As François Truffaut once wrote, this isn't the art of cinema--it's the art of putting one over. That is a sin never committed by the makers of Star Trek. Steadfastly remaining within the fictional world imagined by Gene Roddenberry, Abrams and his writers have even resisted the temptation to work in suggestions of new social and political messages (a job that would eventually be done for them anyway, by a thousand op-ed writers). What mattered, they knew, was for Star Trek to be true to itself: to have the internal coherence of a piece of music, even if it was a silly one.

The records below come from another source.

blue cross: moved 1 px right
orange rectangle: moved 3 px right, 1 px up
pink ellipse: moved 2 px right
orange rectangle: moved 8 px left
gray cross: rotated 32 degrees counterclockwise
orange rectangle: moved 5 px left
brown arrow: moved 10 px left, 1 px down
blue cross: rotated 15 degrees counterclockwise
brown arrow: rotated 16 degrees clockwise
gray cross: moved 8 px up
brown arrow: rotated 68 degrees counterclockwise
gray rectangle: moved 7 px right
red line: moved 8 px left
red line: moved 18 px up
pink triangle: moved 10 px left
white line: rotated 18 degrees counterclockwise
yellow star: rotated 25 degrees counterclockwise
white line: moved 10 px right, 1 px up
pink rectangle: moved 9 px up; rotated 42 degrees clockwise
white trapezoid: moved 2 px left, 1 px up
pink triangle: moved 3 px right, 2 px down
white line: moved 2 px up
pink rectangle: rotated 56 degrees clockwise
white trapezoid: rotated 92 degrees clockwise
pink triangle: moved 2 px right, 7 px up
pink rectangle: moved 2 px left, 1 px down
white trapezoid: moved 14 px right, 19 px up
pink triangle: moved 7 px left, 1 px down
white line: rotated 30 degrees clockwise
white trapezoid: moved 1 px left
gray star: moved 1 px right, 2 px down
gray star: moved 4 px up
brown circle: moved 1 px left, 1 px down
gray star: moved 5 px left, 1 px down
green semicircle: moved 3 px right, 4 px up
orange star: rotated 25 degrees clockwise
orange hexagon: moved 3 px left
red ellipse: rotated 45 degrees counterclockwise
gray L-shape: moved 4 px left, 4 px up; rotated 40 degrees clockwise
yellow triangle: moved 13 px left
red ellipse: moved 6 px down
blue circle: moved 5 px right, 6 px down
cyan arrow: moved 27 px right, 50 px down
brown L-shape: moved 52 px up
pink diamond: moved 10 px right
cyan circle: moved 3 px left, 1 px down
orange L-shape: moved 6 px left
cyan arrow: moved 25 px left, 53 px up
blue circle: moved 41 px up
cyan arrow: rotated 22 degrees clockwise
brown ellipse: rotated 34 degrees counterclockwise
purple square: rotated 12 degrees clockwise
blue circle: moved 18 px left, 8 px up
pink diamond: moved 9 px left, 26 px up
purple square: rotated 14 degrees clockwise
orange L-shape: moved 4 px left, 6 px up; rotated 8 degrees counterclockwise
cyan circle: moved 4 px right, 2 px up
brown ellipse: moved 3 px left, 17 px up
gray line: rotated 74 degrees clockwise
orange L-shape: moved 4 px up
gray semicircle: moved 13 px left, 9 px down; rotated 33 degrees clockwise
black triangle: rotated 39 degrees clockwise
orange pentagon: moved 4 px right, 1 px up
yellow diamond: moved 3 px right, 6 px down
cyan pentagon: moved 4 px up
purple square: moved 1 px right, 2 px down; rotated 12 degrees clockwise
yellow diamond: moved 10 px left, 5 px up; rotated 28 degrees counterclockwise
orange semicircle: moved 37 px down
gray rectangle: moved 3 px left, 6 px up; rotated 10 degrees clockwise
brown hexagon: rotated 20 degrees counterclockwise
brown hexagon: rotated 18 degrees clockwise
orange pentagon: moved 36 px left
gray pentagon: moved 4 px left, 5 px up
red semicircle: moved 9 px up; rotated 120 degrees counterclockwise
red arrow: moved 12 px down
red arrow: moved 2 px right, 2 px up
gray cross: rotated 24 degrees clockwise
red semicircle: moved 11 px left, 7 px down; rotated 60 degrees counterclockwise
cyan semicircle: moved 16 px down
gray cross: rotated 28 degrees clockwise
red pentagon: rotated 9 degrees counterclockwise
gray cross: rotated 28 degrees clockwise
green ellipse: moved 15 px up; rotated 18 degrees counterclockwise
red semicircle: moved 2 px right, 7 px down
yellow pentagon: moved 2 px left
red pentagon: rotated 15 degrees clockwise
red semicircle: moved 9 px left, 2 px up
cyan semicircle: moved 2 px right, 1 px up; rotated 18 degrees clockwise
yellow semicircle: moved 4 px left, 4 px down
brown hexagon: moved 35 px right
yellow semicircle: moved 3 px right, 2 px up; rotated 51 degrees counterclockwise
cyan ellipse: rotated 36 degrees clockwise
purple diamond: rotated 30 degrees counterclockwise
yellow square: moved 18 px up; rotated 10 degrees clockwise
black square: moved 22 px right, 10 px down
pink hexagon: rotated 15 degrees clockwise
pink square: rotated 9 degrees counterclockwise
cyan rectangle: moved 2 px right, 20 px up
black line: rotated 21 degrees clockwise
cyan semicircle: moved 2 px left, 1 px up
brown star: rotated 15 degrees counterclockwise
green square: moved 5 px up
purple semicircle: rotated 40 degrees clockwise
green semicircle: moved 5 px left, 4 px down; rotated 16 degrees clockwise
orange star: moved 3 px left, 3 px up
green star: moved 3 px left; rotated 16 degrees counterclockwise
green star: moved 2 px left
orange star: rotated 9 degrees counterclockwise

So they let themselves be old-fashioned. The '60s liberalism of the TV series went untouched, though it might have seemed antique to Abrams and his team in 2006, when they set to work. But then, even in the early years of the show's popularity those ideals had seemed quaint. In the depths of the Nixon era, a generation's fading hopes for international cooperation, nuclear disarmament, widespread cultural relativism and hassle-free interracial dating lived on in Star Trek reruns, playing out as half camp and half nostalgia.

Abrams understood and changed nothing. And for this integrity, he received the unforeseeable reward of having Star Trek released a little more than 100 days into the Obama administration, when its sentiments from a bygone era suddenly made it the most up-to-date picture imaginable.

Captain! I think I'm picking up a signal.